House Style: Foursquare
Here's how to spot this basic house with room for living.
How to Recognize a Foursquare House
It’s easy to tell if you’re in a Foursquare house, if you can count to four. Four is the number of equal-sized rooms on the first and second floors. Beginning in the 1890s, the Foursquare was a popular American house. Stroll through any century-old neighborhood and you’ll find they’re easy to spot. From the sidewalk, you will see a cube-shaped structure with a pyramidal roof and central dormer. There is often a wide one-story porch, too.
How Did They Get So Popular?
The Foursquare was a reaction against the exuberance of the Queen Anne style. Rectilinear was in and rambling asymmetry was out. Because they could be sited on small lots they were a favorite with the budget-conscious. Another reason for their ubiquity: Sears Roebuck and other mail order retailers sold pre-fabricated houses in the Foursquare style. Between 1908 and 1940, Sears Roebuck sold 75,000 pre-fabricated houses in 370 designs. Foursquare designs were in the company’s 20 best-selling house designs.
Variations on a Theme
Not all Foursquares are alike. The basic four-plus-four floor plan was often modified. In some cases, the living room occupied half of the ground floor. In others, the ground floor was extended to accommodate the kitchen and pantry.
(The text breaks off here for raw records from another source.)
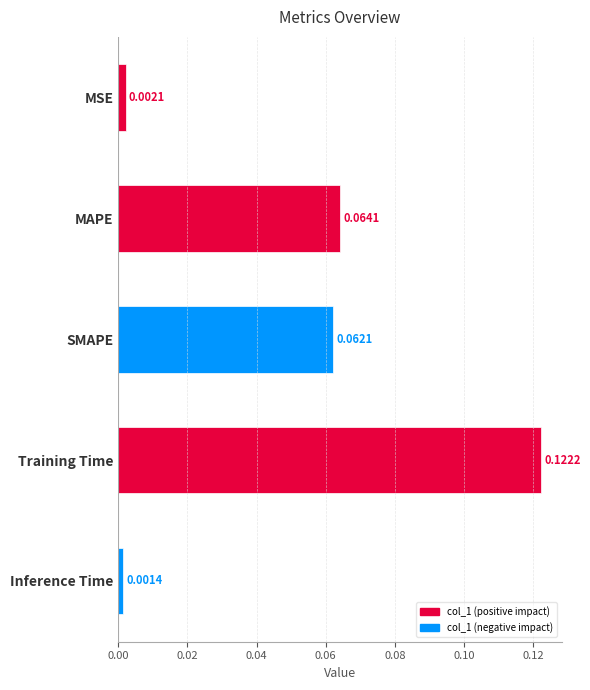

Which category has the highest value across all series?

Training Time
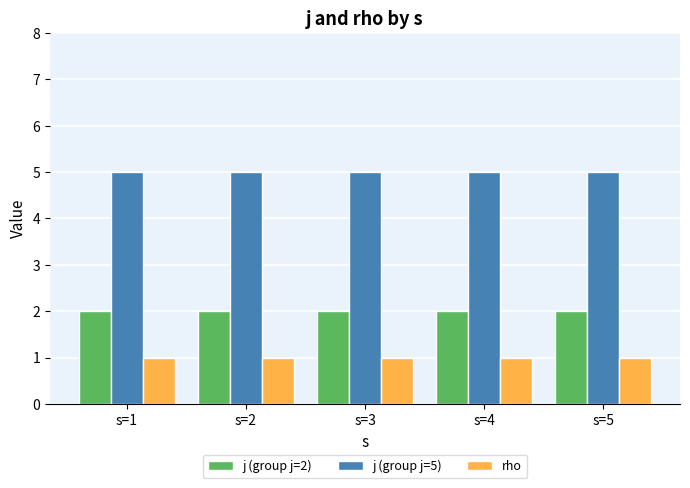

What are all the series names shown in the legend?

j (group j=2), j (group j=5), rho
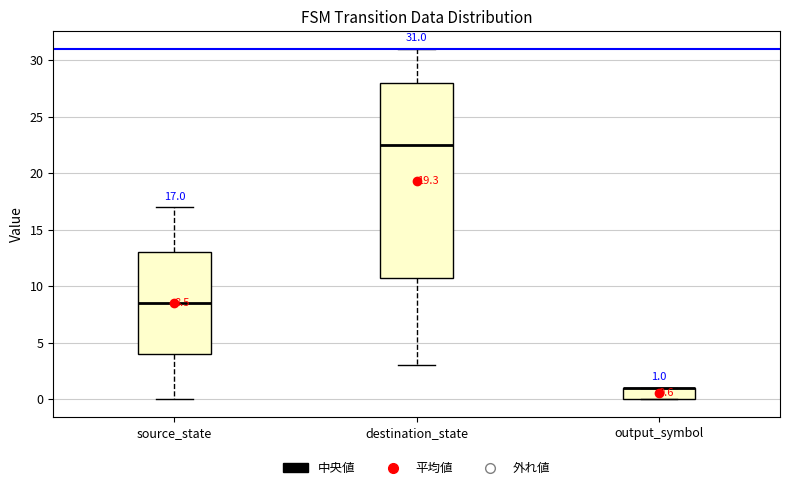

Which box is the tallest, from its lower edge to its upper edge?

destination_state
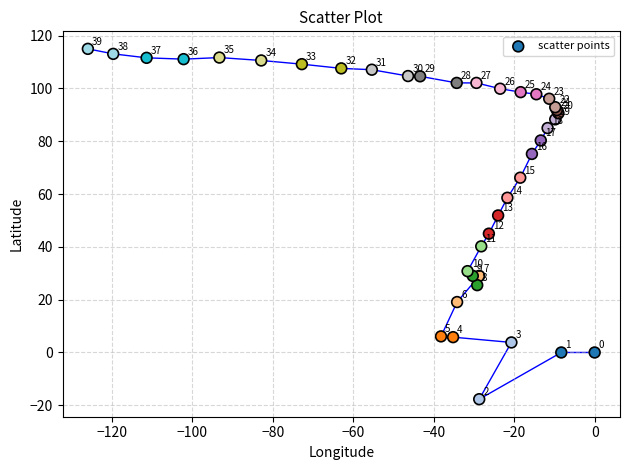

What Y value in the scatter plot is closest to 48?

45.0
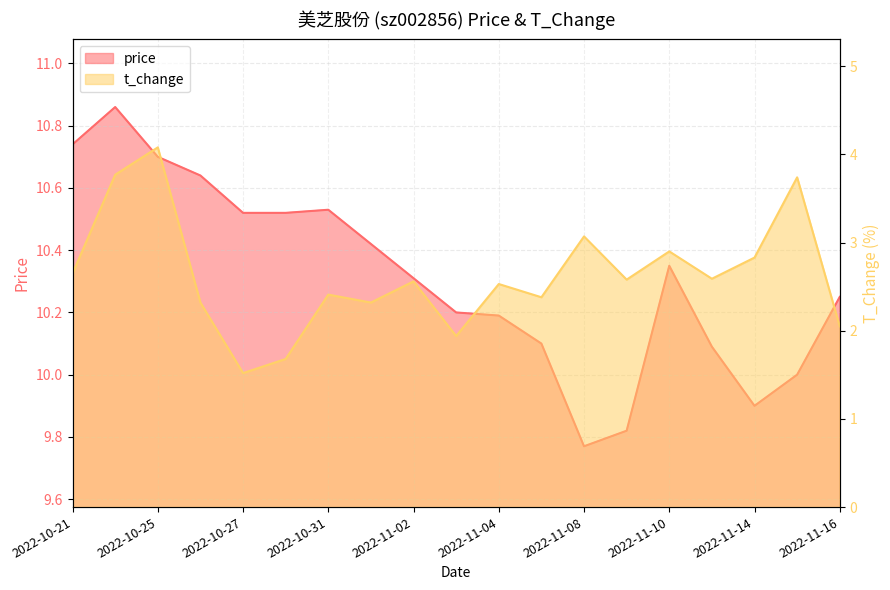

Which category has the highest value in the t_change series?

2022-10-25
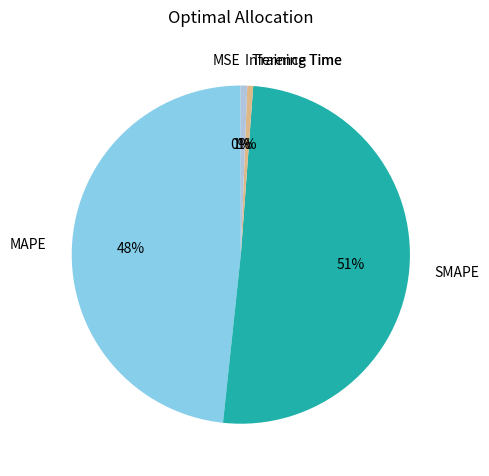

To the nearest percent, what is the average slice percentage?

20%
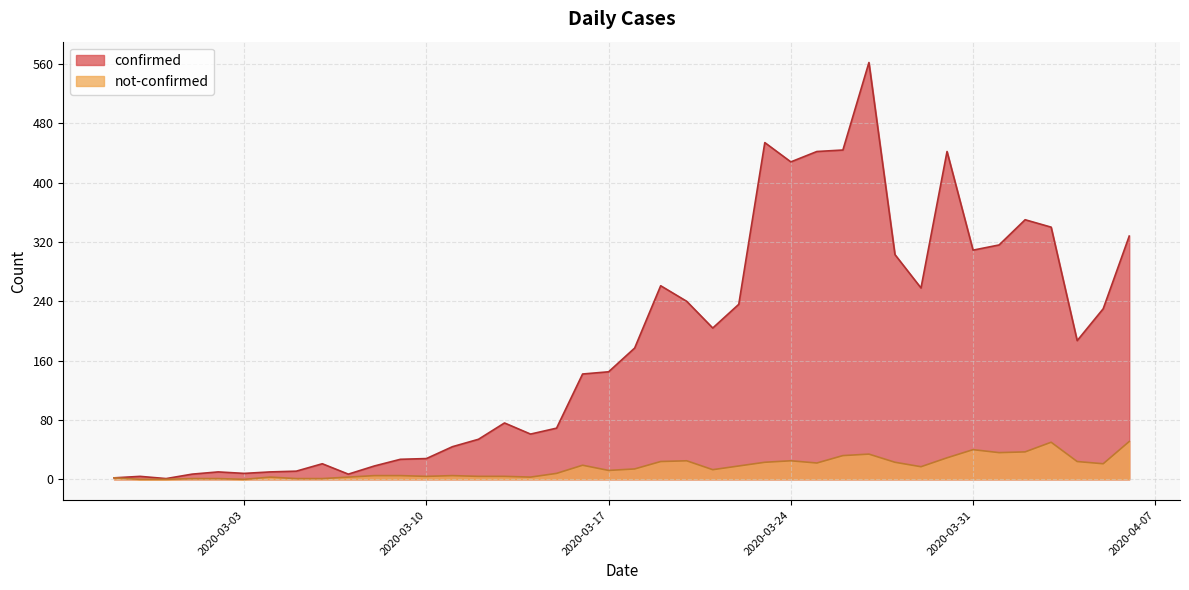

True or false: not-confirmed has more than 1 points higher than both neighbors.

True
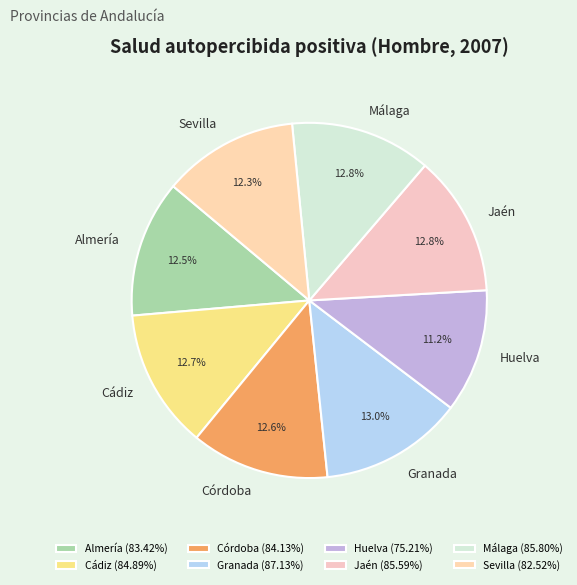

Does Córdoba represent more than half of the total?

No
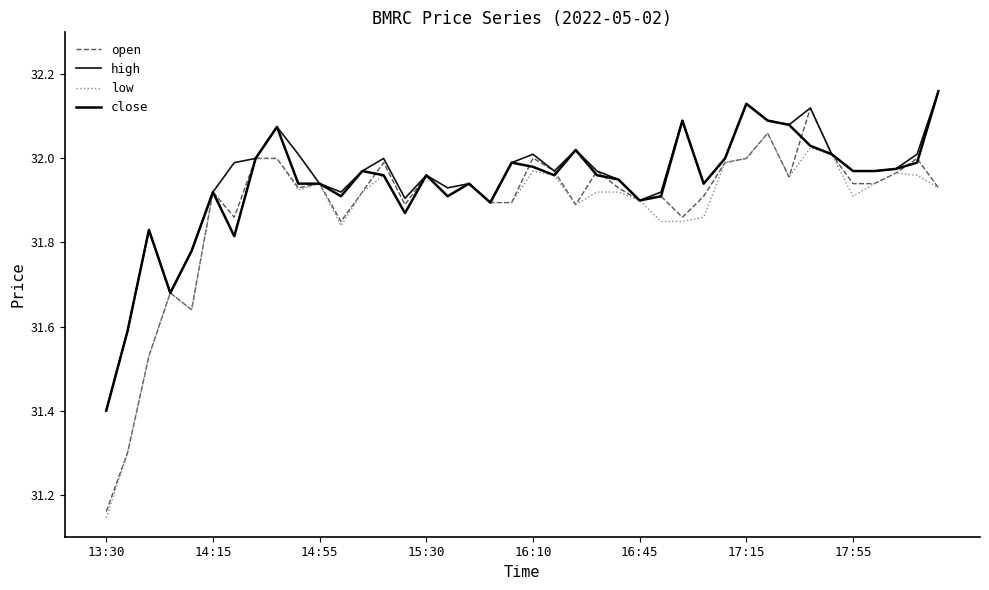

At which category does the chart reach its peak across all series?

39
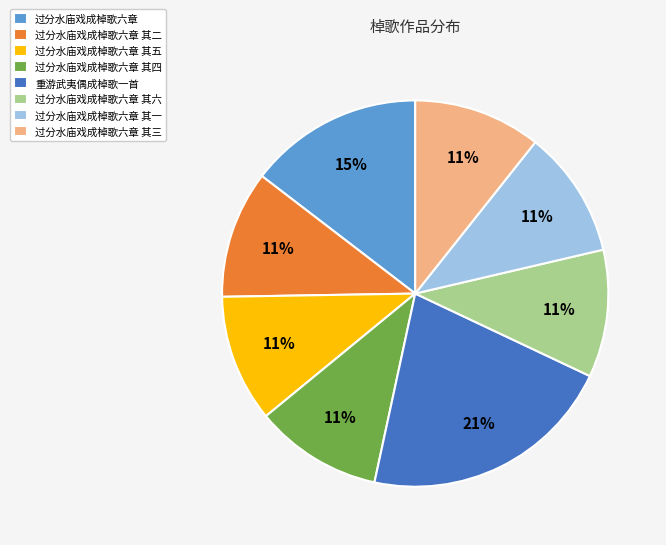

Is 过分水庙戏成棹歌六章 其三 the majority of the pie?

No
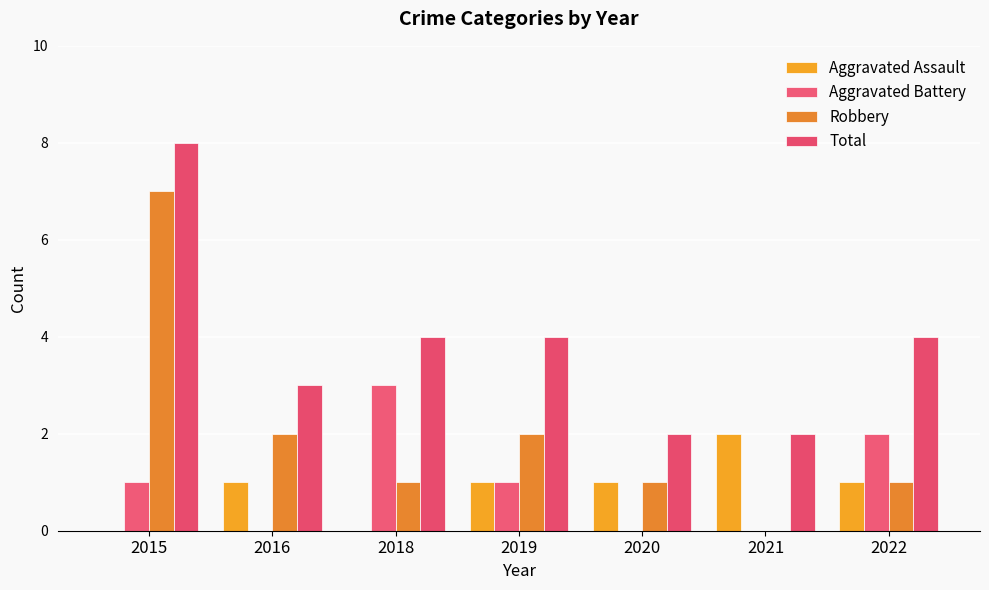

At which category does the chart reach its minimum across all series?

2015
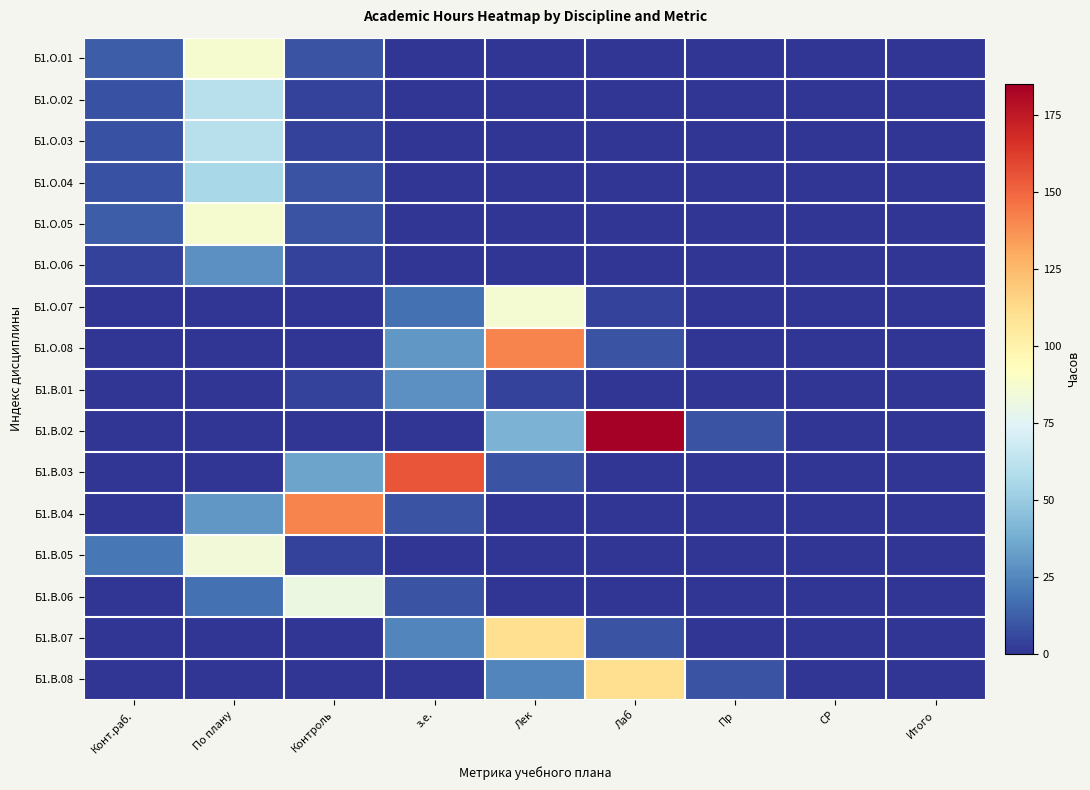

Reading left to right, extract all data points from this chart.

Б1.О.01: Конт.раб.=12	По плану=87	Контроль=9	з.е.=0	Лек=0	Лаб=0	Пр=0	СР=0	Итого=0
Б1.О.02: Конт.раб.=8	По плану=60	Контроль=4	з.е.=0	Лек=0	Лаб=0	Пр=0	СР=0	Итого=0
Б1.О.03: Конт.раб.=8	По плану=60	Контроль=4	з.е.=0	Лек=0	Лаб=0	Пр=0	СР=0	Итого=0
Б1.О.04: Конт.раб.=8	По плану=55	Контроль=9	з.е.=0	Лек=0	Лаб=0	Пр=0	СР=0	Итого=0
Б1.О.05: Конт.раб.=12	По плану=87	Контроль=9	з.е.=0	Лек=0	Лаб=0	Пр=0	СР=0	Итого=0
Б1.О.06: Конт.раб.=4	По плану=28	Контроль=4	з.е.=0	Лек=0	Лаб=0	Пр=0	СР=0	Итого=0
Б1.О.07: Конт.раб.=0	По плану=0	Контроль=0	з.е.=18	Лек=86	Лаб=4	Пр=0	СР=0	Итого=0
Б1.О.08: Конт.раб.=0	По плану=0	Контроль=0	з.е.=30	Лек=141	Лаб=9	Пр=0	СР=0	Итого=0
Б1.В.01: Конт.раб.=0	По плану=0	Контроль=4	з.е.=28	Лек=4	Лаб=0	Пр=0	СР=0	Итого=0
Б1.В.02: Конт.раб.=0	По плану=0	Контроль=0	з.е.=0	Лек=40	Лаб=185	Пр=9	СР=0	Итого=0
Б1.В.03: Конт.раб.=0	По плану=0	Контроль=34	з.е.=155	Лек=9	Лаб=0	Пр=0	СР=0	Итого=0
Б1.В.04: Конт.раб.=0	По плану=30	Контроль=141	з.е.=9	Лек=0	Лаб=0	Пр=0	СР=0	Итого=0
Б1.В.05: Конт.раб.=20	По плану=84	Контроль=4	з.е.=0	Лек=0	Лаб=0	Пр=0	СР=0	Итого=0
Б1.В.06: Конт.раб.=0	По плану=18	Контроль=81	з.е.=9	Лек=0	Лаб=0	Пр=0	СР=0	Итого=0
Б1.В.07: Конт.раб.=0	По плану=0	Контроль=0	з.е.=24	Лек=111	Лаб=9	Пр=0	СР=0	Итого=0
Б1.В.08: Конт.раб.=0	По плану=0	Контроль=0	з.е.=0	Лек=24	Лаб=111	Пр=9	СР=0	Итого=0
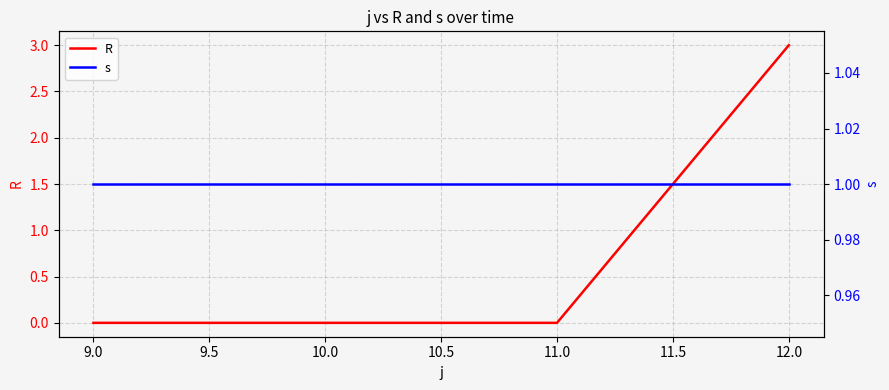

What is the value of the R point at the 4th from the left?

3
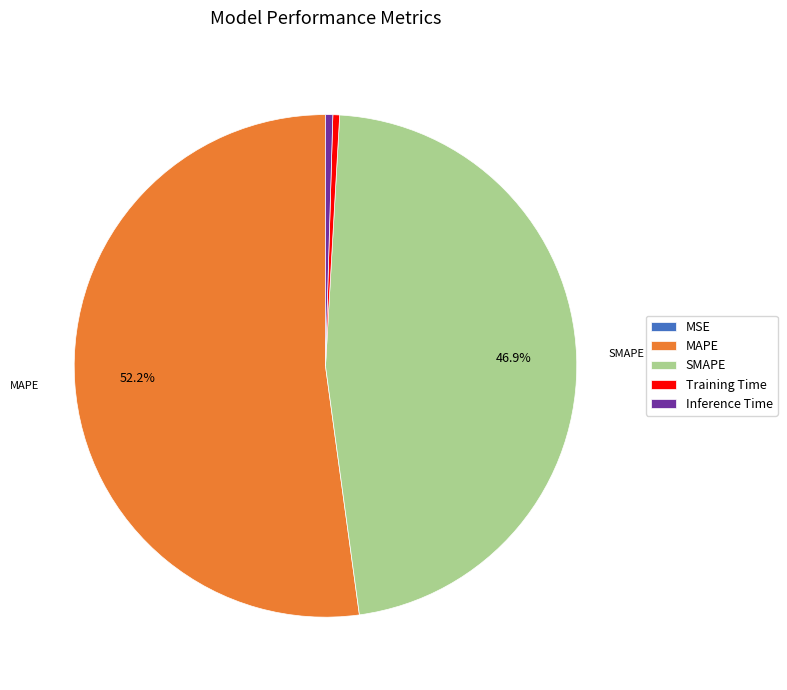

Is the sum of Inference Time and Training Time greater than half?

No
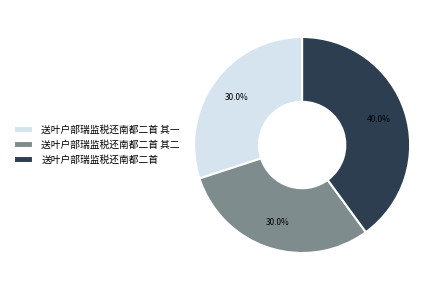

Is the sum of 送叶户部瑞监税还南都二首 其二 and 送叶户部瑞监税还南都二首 其一 greater than half?

Yes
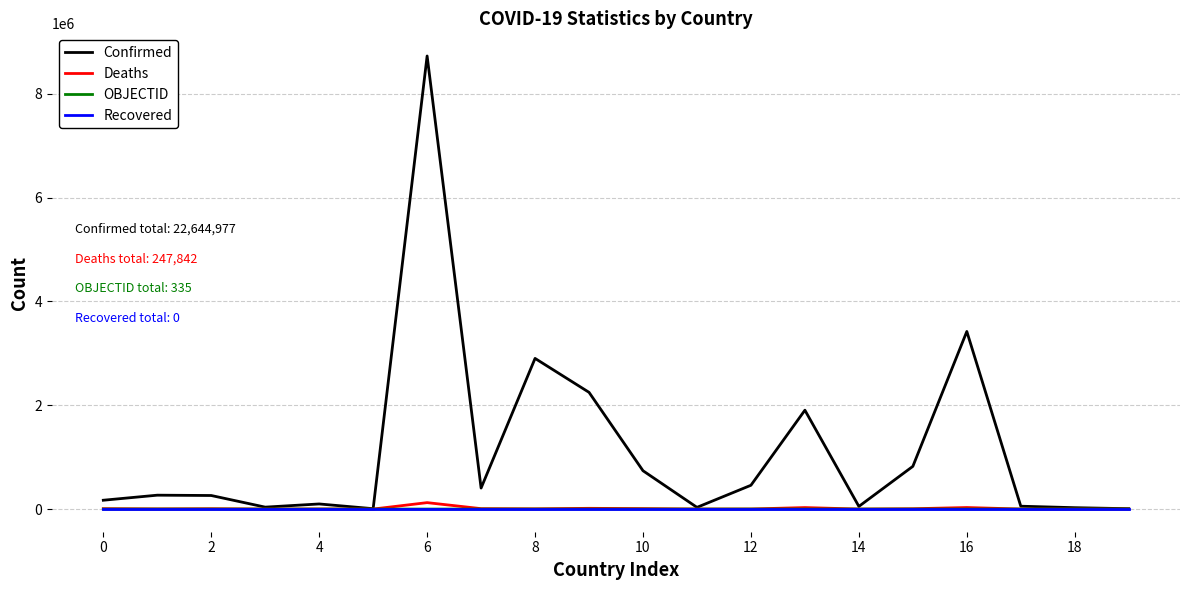

Which series has the largest total across all categories?

Confirmed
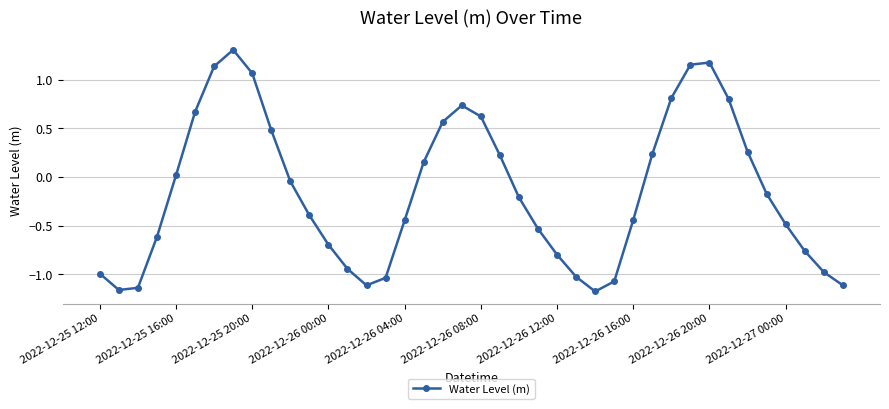

What is the greatest value displayed?

1.3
The bathroom was located on the second floor—assuming, of course, the owner wanted one. In one early Sears plan, the space was labeled “toilet or store room.”
There are also stylistic differences. Homeowners wanted some frills to enliven the functional and efficient floor plan. The Colonial Revival Foursquare has a portico or pediment while the Craftsman version is identifiable by the exposed rafters and beamed ceiling. Sears sold a Mission-style Foursquare, the “Alhambra,” which had stucco siding and curvilinear parapets. On the ground floor was the “solarium,” a room that in less exotic Sears Foursquares was designated the “parlor.”
Foursquare Houses Today
By 1930, Foursquares were no longer being built. Plenty remain, though, to tempt the amateur restorer. Whether it’s made of wood, brick, or stucco, the Foursquare has an important place in the history of American domestic architecture.